OBJECTION II e . Sur la seconde méditation. De la nature de l'esprit humain.

Je suis une chose qui pense : c'est fort bien dit. Car de ce que je pense ou de ce que j'ai une idée, soit en veillant, soit en dormant, l'on infère que je suis pensant : car ces deux choses, je pense et je suis pensant, signifient la même chose. De ce que je suis pensant, il s'ensuit que je suis, parce que ce qui pense n'est pas un rien. Mais où notre auteur ajoute, c'est-à-dire un esprit, une âme, un entendement, une raison : de là naît un doute. Car ce raisonnement ne me semble pas bien déduit, de dire Je suis pensant, donc je suis une pensée ; ou bien je suis intelligent, donc je suis un entendement. Car de la même façon je pourrois dire, je suis promenant, donc je suis une promenade.

M. Descartes donc prend la chose intelligente, et l'intellection qui en est l'acte, pour une même chose ; ou du moins il dit que c'est le même que la chose qui entend, et l'entendement, qui est une puissance ou faculté d'une chose intelligente. Néanmoins tous les philosophes distinguent le sujet de ses facultés et de ses actes, c'est-à-dire de ses propriétés et de ses essences ; car c'est autre chose que la chose même qui est, et autre chose que son essence ; il se peut donc faire qu'une chose qui pense soit le sujet de l'esprit, de la raison ou de l'entendement, et partant que ce soit quelque chose de corporel, dont le contraire est pris ou avancé, et n'est pas prouvé. Et néanmoins c'est en cela que consiste le fondement de la conclusion qu'il semble que M. Descartes veuille établir.

Au même endroit il dit : « Je connois que j'existe, et je cherche quel je suis, moi que je connois être.

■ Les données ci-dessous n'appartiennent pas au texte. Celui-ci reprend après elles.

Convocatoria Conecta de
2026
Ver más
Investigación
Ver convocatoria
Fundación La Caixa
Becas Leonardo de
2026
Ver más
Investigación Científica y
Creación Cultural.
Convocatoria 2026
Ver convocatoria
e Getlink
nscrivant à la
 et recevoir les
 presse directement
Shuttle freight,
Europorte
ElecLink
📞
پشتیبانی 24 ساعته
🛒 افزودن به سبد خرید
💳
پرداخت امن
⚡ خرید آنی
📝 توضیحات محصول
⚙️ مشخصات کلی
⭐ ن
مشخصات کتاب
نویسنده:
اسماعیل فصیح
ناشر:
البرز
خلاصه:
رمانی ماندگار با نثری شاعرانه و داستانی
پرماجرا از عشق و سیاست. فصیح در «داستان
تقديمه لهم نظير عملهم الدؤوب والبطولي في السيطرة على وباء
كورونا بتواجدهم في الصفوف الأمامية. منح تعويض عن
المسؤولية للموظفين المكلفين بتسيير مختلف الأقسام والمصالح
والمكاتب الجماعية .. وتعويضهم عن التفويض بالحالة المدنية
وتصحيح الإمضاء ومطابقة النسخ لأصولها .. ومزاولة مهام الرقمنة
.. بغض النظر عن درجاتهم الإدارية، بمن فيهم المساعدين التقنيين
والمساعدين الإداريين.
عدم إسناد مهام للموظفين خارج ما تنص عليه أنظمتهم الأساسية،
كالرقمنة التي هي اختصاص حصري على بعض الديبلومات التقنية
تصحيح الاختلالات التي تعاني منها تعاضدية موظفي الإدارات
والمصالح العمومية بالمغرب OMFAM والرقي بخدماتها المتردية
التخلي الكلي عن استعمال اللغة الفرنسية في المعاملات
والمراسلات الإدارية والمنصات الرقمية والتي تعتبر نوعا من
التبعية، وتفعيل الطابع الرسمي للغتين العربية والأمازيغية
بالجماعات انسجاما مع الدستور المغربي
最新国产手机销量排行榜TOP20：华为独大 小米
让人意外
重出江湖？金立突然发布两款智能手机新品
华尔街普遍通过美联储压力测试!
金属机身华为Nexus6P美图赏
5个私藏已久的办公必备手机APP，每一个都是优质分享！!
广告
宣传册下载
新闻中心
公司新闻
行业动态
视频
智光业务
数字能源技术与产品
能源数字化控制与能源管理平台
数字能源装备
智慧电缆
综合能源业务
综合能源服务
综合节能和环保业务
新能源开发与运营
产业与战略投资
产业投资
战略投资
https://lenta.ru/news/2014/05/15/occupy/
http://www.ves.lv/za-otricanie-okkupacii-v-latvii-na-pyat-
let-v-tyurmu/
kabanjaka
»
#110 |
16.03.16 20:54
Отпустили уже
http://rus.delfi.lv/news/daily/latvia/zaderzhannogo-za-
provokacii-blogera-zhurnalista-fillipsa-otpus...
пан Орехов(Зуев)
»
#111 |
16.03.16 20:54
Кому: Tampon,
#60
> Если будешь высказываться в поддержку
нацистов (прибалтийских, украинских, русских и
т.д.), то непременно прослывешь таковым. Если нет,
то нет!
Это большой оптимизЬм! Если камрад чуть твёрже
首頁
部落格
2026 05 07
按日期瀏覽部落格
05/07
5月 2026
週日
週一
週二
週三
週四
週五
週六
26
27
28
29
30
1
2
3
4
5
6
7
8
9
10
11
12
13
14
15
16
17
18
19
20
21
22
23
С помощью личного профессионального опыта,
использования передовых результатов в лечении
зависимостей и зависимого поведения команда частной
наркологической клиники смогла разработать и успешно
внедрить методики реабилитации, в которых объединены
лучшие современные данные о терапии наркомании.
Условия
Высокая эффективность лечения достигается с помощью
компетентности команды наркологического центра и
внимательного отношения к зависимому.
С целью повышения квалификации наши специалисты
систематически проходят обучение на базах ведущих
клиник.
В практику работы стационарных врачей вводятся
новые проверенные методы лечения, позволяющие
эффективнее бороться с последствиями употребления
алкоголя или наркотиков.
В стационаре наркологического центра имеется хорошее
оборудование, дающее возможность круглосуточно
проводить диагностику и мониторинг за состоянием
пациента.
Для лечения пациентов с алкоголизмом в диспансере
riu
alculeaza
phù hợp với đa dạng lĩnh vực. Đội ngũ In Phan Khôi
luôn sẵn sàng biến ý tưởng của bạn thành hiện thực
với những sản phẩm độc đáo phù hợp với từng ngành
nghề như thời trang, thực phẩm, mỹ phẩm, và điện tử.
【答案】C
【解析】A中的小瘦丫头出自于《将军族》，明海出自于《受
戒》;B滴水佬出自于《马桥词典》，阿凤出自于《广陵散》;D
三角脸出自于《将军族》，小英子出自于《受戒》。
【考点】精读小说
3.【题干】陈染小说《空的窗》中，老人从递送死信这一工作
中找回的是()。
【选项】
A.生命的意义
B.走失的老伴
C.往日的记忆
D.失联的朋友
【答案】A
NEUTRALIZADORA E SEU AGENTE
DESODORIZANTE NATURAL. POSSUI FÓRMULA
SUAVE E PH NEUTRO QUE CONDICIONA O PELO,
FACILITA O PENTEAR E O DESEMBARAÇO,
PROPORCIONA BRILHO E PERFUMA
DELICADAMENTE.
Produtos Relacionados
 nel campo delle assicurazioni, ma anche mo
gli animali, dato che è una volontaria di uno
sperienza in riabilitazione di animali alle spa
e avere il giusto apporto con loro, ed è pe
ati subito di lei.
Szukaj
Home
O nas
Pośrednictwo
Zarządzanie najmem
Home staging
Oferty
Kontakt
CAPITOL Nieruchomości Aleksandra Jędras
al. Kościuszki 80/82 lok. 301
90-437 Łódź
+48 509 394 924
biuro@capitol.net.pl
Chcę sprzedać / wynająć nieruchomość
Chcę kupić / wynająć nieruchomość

Or il est très certain que cette notion et connoissance de moi-même, ainsi précisément prise, ne dépend point des choses dont l'existence ne m'est pas encore connue. »

Il est très certain que la connoissance de cette proposition, j'existe, dépend de celle-ci, je pense, comme il nous a fort bien enseigné : mais d'où nous vient la connoissance de celle-ci, je pense ? Certes, ce n'est point d'autre chose que de ce que nous ne pouvons concevoir aucun acte sans son sujet, comme la pensée sans une chose qui pense, la science sans une chose qui sache, et la promenade sans une chose qui se promène.

Et de là il semble suivre qu'une chose qui pense est quelque chose de corporel ; car les sujets de tous les actes semblent être seulement entendus sous une raison corporelle, ou sous une raison de matière, comme il a lui-même montré un peu après par l'exemple de la cire, laquelle, quoique sa couleur, sa dureté, sa figure, et tous ses autres actes soient changés, est toujours conçue être la même chose, c'est-à-dire la même matière sujette à tous ces changements. Or ce n'est pas par une autre pensée que j'infère que je pense : car encore que quelqu'un puisse penser qu'il a pensé, laquelle pensée n'est rien autre chose qu'un souvenir, néanmoins il est tout-à-fait impossible de penser qu'on pense, ni de savoir qu'on sait : car ce serait une interrogation qui ne finiroit jamais, d'où savez-vous que vous savez que vous savez que vous savez, etc. ?

Et partant, puisque la connoissance de cette proposition, j'existe, dépend de la connoissance de celle-ci, je pense, et la connoissance de, celle-ci de ce que nous ne pouvons séparer la pensée d'une matière qui pense, il semble qu'on doit plutôt inférer qu'une chose qui pense est matérielle qu'immatérielle.